Most Colorectal Cancer Cases Are Related to Diet

Aside from skin cancer, colorectal cancer is the third most common type of cancer in the U.S., as well as the third leading cause of cancer-related deaths.19 It’s wise to take steps to reduce your risk, and lifestyle changes can be quite effective. In fact, lifestyle factors, including dietary choices, play a major role in the occurrence and progression of colorectal cancer,20 with only an estimated 20% of cases caused by genetic factors with the remainder due to environmental factors.

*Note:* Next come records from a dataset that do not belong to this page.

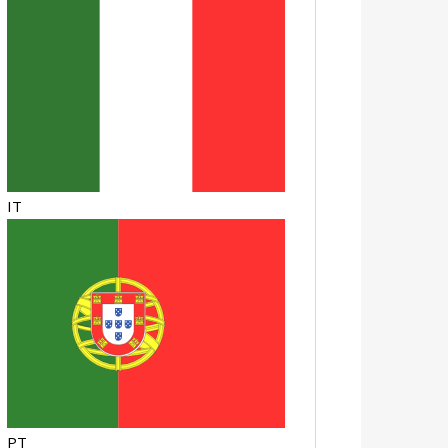
IT
PT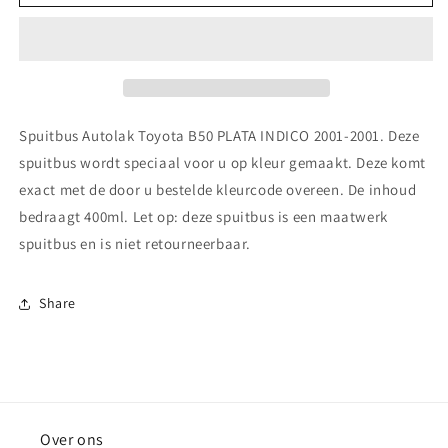
Autolak
Autolak
Toyota
Toyota
B50
B50
PLATA
PLATA
INDICO
INDICO
2001-
2001-
2001
2001
Spuitbus Autolak Toyota B50 PLATA INDICO 2001-2001. Deze
spuitbus wordt speciaal voor u op kleur gemaakt. Deze komt
exact met de door u bestelde kleurcode overeen. De inhoud
bedraagt 400ml. Let op: deze spuitbus is een maatwerk
spuitbus en is niet retourneerbaar.
Share
Over ons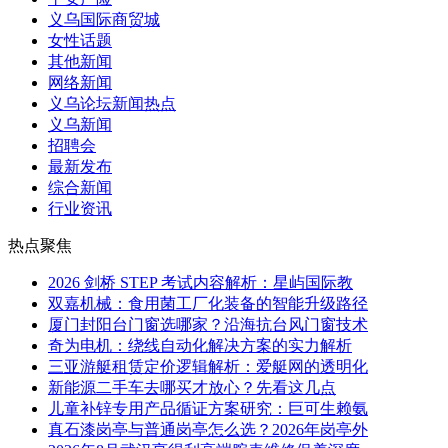
义乌国际商贸城
女性话题
其他新闻
网络新闻
义乌论坛新闻热点
义乌新闻
招聘会
最新发布
综合新闻
行业资讯
热点聚焦
2026 剑桥 STEP 考试内容解析：星屿国际教
双嘉机械：食用菌工厂化装备的智能升级路径
厦门封阳台门窗选哪家？沿海抗台风门窗技术
奇为电机：绕线自动化解决方案的实力解析
三亚游艇租赁定价逻辑解析：爱艇网的透明化
新能源二手车去哪买才放心？先看这几点
儿童补锌专用产品循证方案研究：巨可生赖氨
真石漆岗亭与普通岗亭怎么选？2026年岗亭外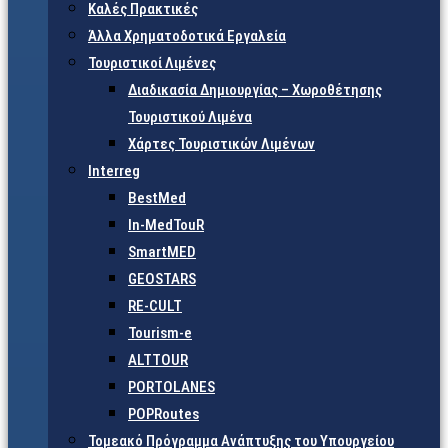
Καλές Πρακτικές
Άλλα Χρηματοδοτικά Εργαλεία
Τουριστικοί Λιμένες
Διαδικασία Δημιουργίας – Χωροθέτησης
Τουριστικού Λιμένα
Χάρτες Τουριστικών Λιμένων
Interreg
BestMed
In-MedTouR
SmartMED
GEOSTARS
RE-CULT
Tourism-e
ALTTOUR
PORTOLANES
POPRoutes
Τομεακό Πρόγραμμα Ανάπτυξης του Υπουργείου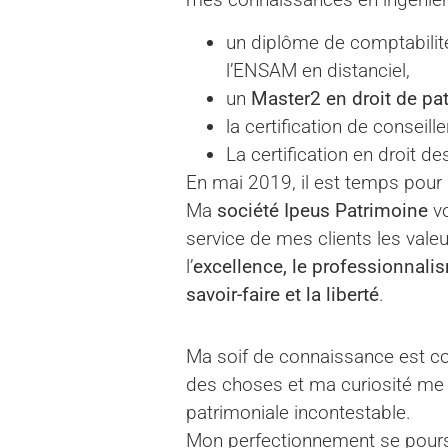
un diplôme de comptabilit
l’ENSAM en distanciel,
un
Master2 en droit de pa
la certification de conseill
La certification en droit des
En mai 2019, il est temps pour
Ma
société Ipeus Patrimoine
vo
service de mes clients les vale
l’
excellence, le professionnalisme
savoir-faire et la liberté
.
Ma soif de connaissance est co
des choses et ma curiosité me 
patrimoniale incontestable.
Mon perfectionnement se pours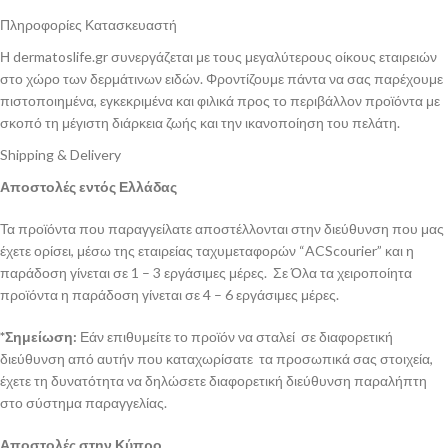
Πληροφορίες Κατασκευαστή
Η dermatoslife.gr συνεργάζεται με τους μεγαλύτερους οίκους εταιρειών
στο χώρο των δερμάτινων ειδών. Φροντίζουμε πάντα να σας παρέχουμε
πιστοποιημένα, εγκεκριμένα και φιλικά προς το περιβάλλον προϊόντα με
σκοπό τη μέγιστη διάρκεια ζωής και την ικανοποίηση του πελάτη.
Shipping & Delivery
Αποστολές εντός Ελλάδας
Τα προϊόντα που παραγγείλατε αποστέλλονται στην διεύθυνση που μας
έχετε ορίσει, μέσω της εταιρείας ταχυμεταφορών “ACScourier” και η
παράδοση γίνεται σε 1 – 3 εργάσιμες μέρες. Σε Όλα τα χειροποίητα
προϊόντα η παράδοση γίνεται σε 4 – 6 εργάσιμες μέρες.
*Σημείωση:
Εάν επιθυμείτε το προϊόν να σταλεί σε διαφορετική
διεύθυνση από αυτήν που καταχωρίσατε τα προσωπικά σας στοιχεία,
έχετε τη δυνατότητα να δηλώσετε διαφορετική διεύθυνση παραλήπτη
στο σύστημα παραγγελίας.
Αποστολές στην Κύπρο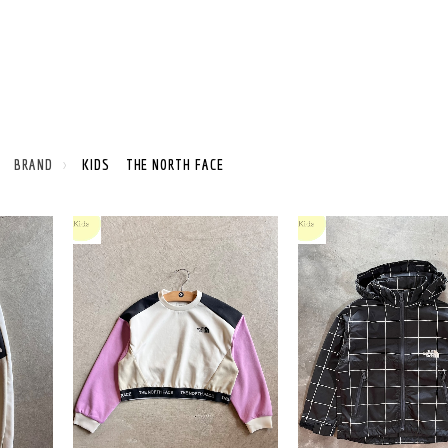
S BRAND
KIDS THE NORTH FACE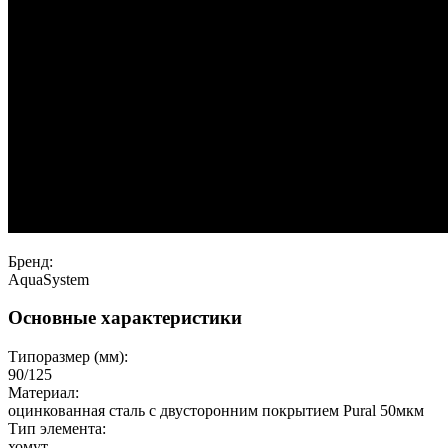
Бренд:
AquaSystem
Основные характеристики
Типоразмер (мм):
90/125
Материал:
оцинкованная сталь с двусторонним покрытием Pural 50мкм
Тип элемента:
хомут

Up to 70% of colorectal cancer (CRC) cases are believed to be related to diet, leading researchers with the University of South Carolina School of Medicine to state:21

“As such, bioactive food components offer exciting possibilities for chemoprevention due to their potential to target many factors associated with the development and progression of CRC. Furthermore, the ability of bioactive food components to elicit tumoricidal effects without displaying the high toxicity exhibited by standard pharmacological interventions may translate to improved quality of life and survival in patients with cancer.”

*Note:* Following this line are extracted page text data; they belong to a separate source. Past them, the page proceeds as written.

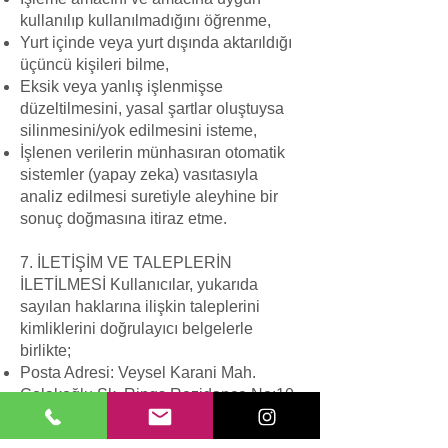
kullanılıp kullanılmadığını öğrenme,
Yurt içinde veya yurt dışında aktarıldığı
üçüncü kişileri bilme,
Eksik veya yanlış işlenmişse
düzeltilmesini, yasal şartlar oluştuysa
silinmesini/yok edilmesini isteme,
İşlenen verilerin münhasıran otomatik
sistemler (yapay zeka) vasıtasıyla
analiz edilmesi suretiyle aleyhine bir
sonuç doğmasına itiraz etme.
7. İLETİŞİM VE TALEPLERİN
İLETİLMESİ Kullanıcılar, yukarıda
sayılan haklarına ilişkin taleplerini
kimliklerini doğrulayıcı belgelerle
birlikte;
Posta Adresi: Veysel Karani Mah.
Çolakoğlu Sk. Rings Rezidance No:10
D:42 Kat:2 Sancaktepe / İstanbul
adresine yazılı olarak veya noter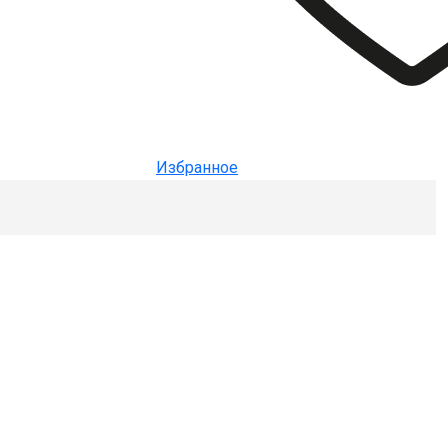
Избранное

For instance, emodin, which is found in Chinese rhubarb as well as in aloe vera, giant knotweed, the herb Polygonum multiflorum (tuber fleeceflower) and Polygonum cuspidatum (Japanese knotweed), may help prevent colorectal disease due to impressive therapeutic effects, including anti-inflammatory and antitumor properties.22

Fermented foods are also gaining recognition as an important dietary anticancer adjunct. The beneficial bacteria found in fermented foods have been shown particularly effective for suppressing colon cancer. For example, butyrate, a short-chain fatty acid created when microbes ferment dietary fiber in your gut, has been shown to induce programmed cell death of colon cancer cells.23

Other strategies to help prevent colorectal cancer include eating more fiber, optimizing vitamin D, avoiding processed meat, maintaining a normal weight and controlling belly fat. In a larger sense, researchers have demonstrated that cancer is likely a metabolic disease controlled in part by dysfunctional mitochondria.

You can optimize your mitochondrial health through cyclical nutritional ketosis, calorie restriction, meal timing, exercise and normalizing your iron level. All of these lifestyle factors play a role in keeping your body healthy and disease-free.